Tidak jauh berbeda dengan sudut
pandang organisasi masyarakat, sebelum itu, jika dilihat dari segi peradaban
dan pemukimanya, bangsa Arab biasa dibagi dua istilah, yakni H}ad}arah (kota menetap) dan Bada>wah (nomaden baduwi). Menurut Ibnu Khaldun pada mulanya bangsa
Arab merupakan bangsa nomaden yang berpindah dari satu tempat ke tempat yang
lain hanya untuk memenuhi kebutuhan jangka pendek mereka sehari-hari, sampai
akhirnya kebutuhan pun semakin meningkat dengan upaya mereka memenuhi kebutuhan
hidup jangka panjangnya, karena merasa dengan memanfaatkan buruan dan tumbuhan
tidaklah mencukupi kebutuhanya, maka mereka memulai sistem produksi dengan
berternak dan bertani.[13] Bangsa Arab yang menetap pada akhirnya
beranak-pinak dan mulai mengalami penguatan ras yang sering mereka istilahkan
dengan nasab. Penguatan nasab ini tercermin dalam penggunaan ‘alam kuniyyah atau
nama yang turut menyebutkan garis keturunan biasanya diistilahkan dengan
menyandarkan garis keturunan laki-laki.[14]
4.
Kondisi
Politik Bangsa Arab
Bangsa Arab diapit oleh dua kerajaan
besar. Letaknya yang sangat strategis sebagai kawasan penyangga mengakibatkan
wilayah ini dijadikan perebutan dalam mempertahankan kekuasaan politik di Timur
Tengah oleh dua imperium raksasa yakni Bizantium dan Persia.[15] Karena wilayah Arab dikelilingi oleh gurun
pasir tandus dan masyarakatnya hidup secara nomaden (berpindah-pindah)
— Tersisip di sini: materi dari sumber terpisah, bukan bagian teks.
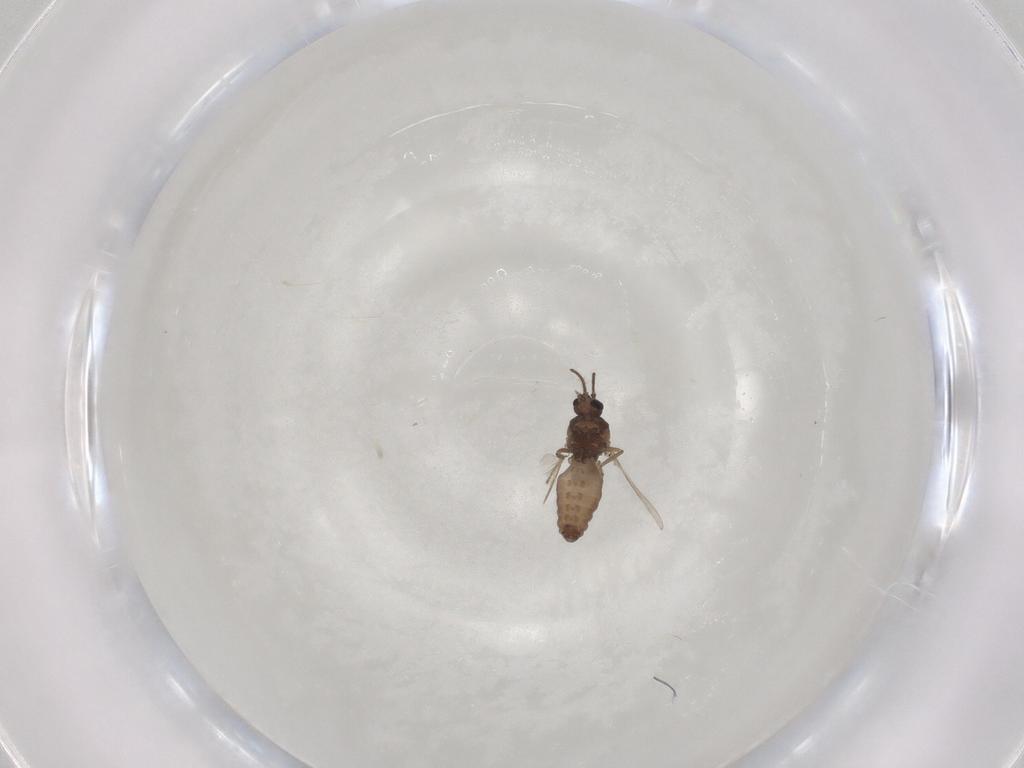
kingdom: Animalia
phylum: Arthropoda
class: Insecta
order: Diptera
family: Ceratopogonidae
mengakibatkan Bangsa Arab sulit untuk dikendalikan. Dalam catatan Rippin,
terdapat dua hal yang mewarnai persaingan politik di Jazirah Arab, pertama
adalah persaingan dua imperium Romawi dan Persia dan kedua adalah persaingan
antara Yahudi, Sekte Nasrani, dan pengikut Zoroaster.[16]
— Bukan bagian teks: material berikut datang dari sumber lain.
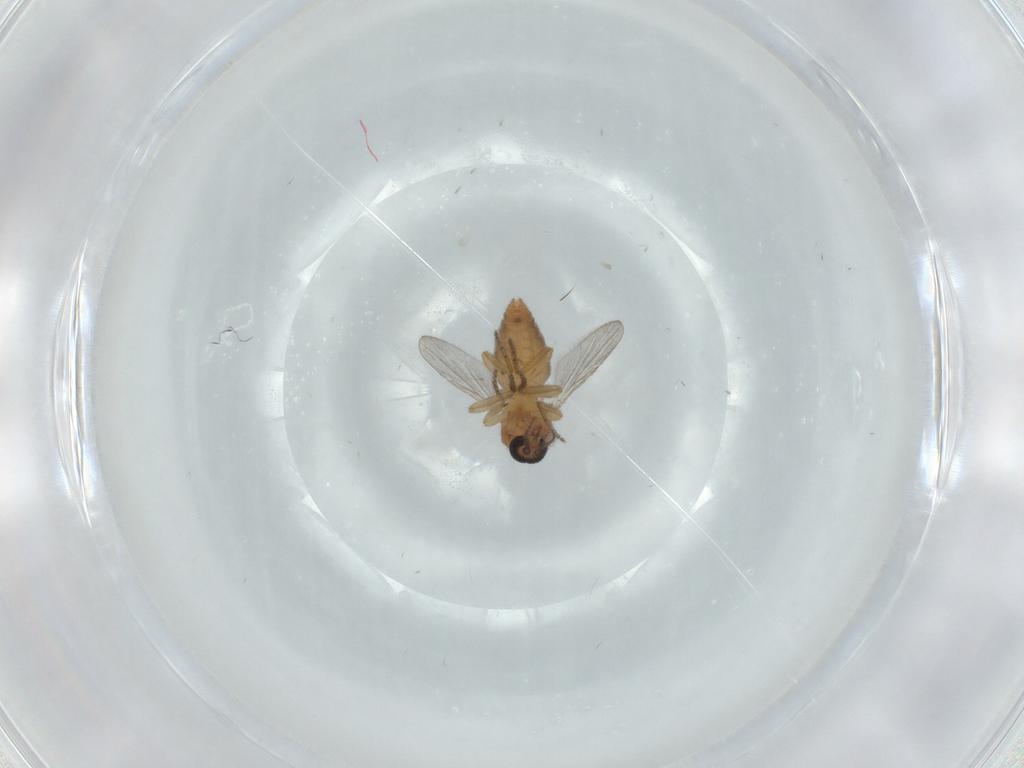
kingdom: Animalia
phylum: Arthropoda
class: Insecta
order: Diptera
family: Ceratopogonidae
Bangsa Arab yang bermukim di gurun
pasir secara terpisah mengakibatkan kehidupan mereka diselimuti oleh mara
bahaya. Untuk itu mereka membangun system perlindungan kesukuan yang biasanya
disandarkan pada garis keturunan. Dari hal ini pulalah lahir solidaritas
kesukuan (as}abiyah). Setiap suku
akan melindungi anggotanya tanpa peduli salah maupun benar.[17] Kondisi
perpolitikan internal bangsa Arab terutama bani Quraisy[18]
banyak diwarnai berbagai perebutan kekuasaan dan perselisihan. Ketika Abd Da>r meninggal, saat itu terjadi
perebutan penguasaan Makkah antara banu Abdu Da>r dengan banu Abdu Manaf. Ada lima
hal yang diperebutkan oleh para banu yakni siqa>yah (Pengelolaan Air) dan rifa>dah (Perpajakan dan Penyantunan Masyarakat Miskin) yang jatuh ketangan
Banu Abdu Manaf serta liwa>’ (Kebijakan
Perang), h}ija>bah (Pemegang
Kunci Ka’bah), dan Dar an-Nadwa> (Tempat Perkumpulan) yang jatuh pada Banu Abdu Dar [19]Pada
masa selanjutnya kepemimpinan rifa>dah dan siqa>yah dipegang
Hasyim dan setelah Hasyim meninggal, terjadilah perselisihan antara Muthalib
dengan Umayyah. Perselisihan ini terus berlanjut sampai akhirnya Air zam-zam
berhasil ditemukan dan Abdul Muthalib menjadi pengendali suku lainya.[20]
5.
Kondisi
Kepercayaan Bangsa Arab
Kebanyakan Masyarakat Arab adalah
penganut agama watsani (penyembah berhala). Menurut sebagian pendapat, penyebar
agama watsani pertama di tengah-tengah masyarakat Arab adalah Amr bin Luhay
al-Khuza’i. dia merupakan orang yang membawa patung dari Syam ke Ka’bah. Hal
ini bermula ketika ia sakit parah. Saat itu ia mendengar bahwa di al-Balqa>’ (sebuah nama daerah di Syam) terdapat sebuah mata air panas yang
dikatakan dapat menyembuhkan berbagai penyakit. Iapun memutuskan untuk
mendatanginya dan mandi di sumber mata air tersebut kemudian akhirnya ia
sembuh. Karena masyarakat di sekitar mata air itu menyembah patung, iapun
bertanya mengenai alasan mereka. Sampai akhirnya ia tahu bahwa patung-patung
tersebut merupakan sesembahan masyarakat untuk meminta pertolongan dan hujan.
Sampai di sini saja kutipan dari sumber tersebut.